Zeytinyağı satış ve ambalajlama kurallarının olduğunu anlatan Tan, “Zeytinyağını kuralına göre yapanlar ise masraf yaparak firma kuruyorlar. Vergisini veriyorlar ve her türlü sorumluluğu alıyorlar. Üretim bölgelerinde kendini ispatlamış markalar, güvenilir marka, kooperatifler ve bu işi butik olarak iyi yapanlar da var. Genellikle kendi zeytinlikleri olan, o zeytinliklerden çıkan ürünleri kayıtlı yapan firmalar da var. Türkiye’nin zeytinyağı üretimi açısından şu anda dünya ikinci, sofralık zeytinde ise birinci sırada. Bu kalitesiz ürünler üreten bir ülke olarak anılmaması gerekiyor” dedi.
“Yol kenarlarında 40 derece sıcaklıkta yağ satılıyor”
Devletin markalı ürünlerde üretim kaydı veya ticari kaydı istediğine vurgu yapan Mustafa Tan, devletin bir yerden kontrol ettiğini söyledi. Fakat sosyal medyadan satış yapanların kayıt numarasının olmadığını, telefon numaralarının bile sahte olduğunu ifade eden Tan, “Sosyal medyada 5 litrelik yağı ücretsiz kargo ile bin liraya satıyorlar.
Bunlar Bakanlığa kayıtlı değil. Kayıtlı olmadıkları için de denetlenemiyorlar. Bakanlığın açıkladığı listede olmayanlar kadar da kayıt numarası olmayan ve telefonları sahte olan kişiler var. Bunun dışında daha çoğu pazar yerlerinde, yol kenarlarında satılan ürünler var. Yol kenarlarında 40 derece sıcaklıkta güneş ışığı temasıyla plastik kanserojen plastiklerde satılıyor. Önümüzdeki yıllarda sağlık konusunda büyük sorun olacak” dedi.

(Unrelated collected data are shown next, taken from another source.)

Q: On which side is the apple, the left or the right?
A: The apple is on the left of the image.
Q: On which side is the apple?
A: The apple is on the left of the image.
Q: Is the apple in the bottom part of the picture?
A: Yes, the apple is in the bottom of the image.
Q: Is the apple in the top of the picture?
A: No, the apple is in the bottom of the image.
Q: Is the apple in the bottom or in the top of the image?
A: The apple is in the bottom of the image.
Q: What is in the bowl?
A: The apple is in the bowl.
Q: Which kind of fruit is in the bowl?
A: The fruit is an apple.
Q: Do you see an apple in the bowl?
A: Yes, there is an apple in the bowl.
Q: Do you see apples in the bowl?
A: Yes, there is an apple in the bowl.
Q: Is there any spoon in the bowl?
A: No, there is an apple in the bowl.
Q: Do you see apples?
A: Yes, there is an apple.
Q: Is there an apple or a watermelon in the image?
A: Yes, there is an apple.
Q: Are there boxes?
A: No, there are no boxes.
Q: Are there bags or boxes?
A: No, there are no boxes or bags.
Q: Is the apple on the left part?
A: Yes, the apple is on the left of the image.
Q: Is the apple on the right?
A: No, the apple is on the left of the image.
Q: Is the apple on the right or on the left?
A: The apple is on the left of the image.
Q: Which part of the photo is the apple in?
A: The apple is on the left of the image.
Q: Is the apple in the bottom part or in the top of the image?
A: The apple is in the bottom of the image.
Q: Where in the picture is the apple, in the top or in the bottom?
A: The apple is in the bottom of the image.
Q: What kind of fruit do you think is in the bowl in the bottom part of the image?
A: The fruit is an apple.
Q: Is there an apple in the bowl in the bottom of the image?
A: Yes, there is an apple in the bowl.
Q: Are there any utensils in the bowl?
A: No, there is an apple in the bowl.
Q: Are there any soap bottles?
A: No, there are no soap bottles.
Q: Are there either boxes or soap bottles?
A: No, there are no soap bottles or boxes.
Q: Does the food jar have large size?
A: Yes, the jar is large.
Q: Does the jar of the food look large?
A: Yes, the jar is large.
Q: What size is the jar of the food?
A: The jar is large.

Pamuk ve kanola yağı satıyorlar
Zeytinyağı üretiminin zor olduğunu, evde üretmenin mümkün olmadığını vurgulayan Edremit Ticaret Odası Başkanı Ahmet Çetin, “Bu tüm Türkiye’nin sorunu aslında. Yol kenarlarında satılıyor, ‘5 litrelik zeytinyağı 400 lira’ diyor. 2 bin 500 liranın altında gördüğünüzde almamak gerekiyor. Çünkü o zeytinyağı falan değil. Ne olduğu belli olmayan pamuk yağı, kanola yağı gibi şeyler. Buna müsaade edilmemeli” dedi.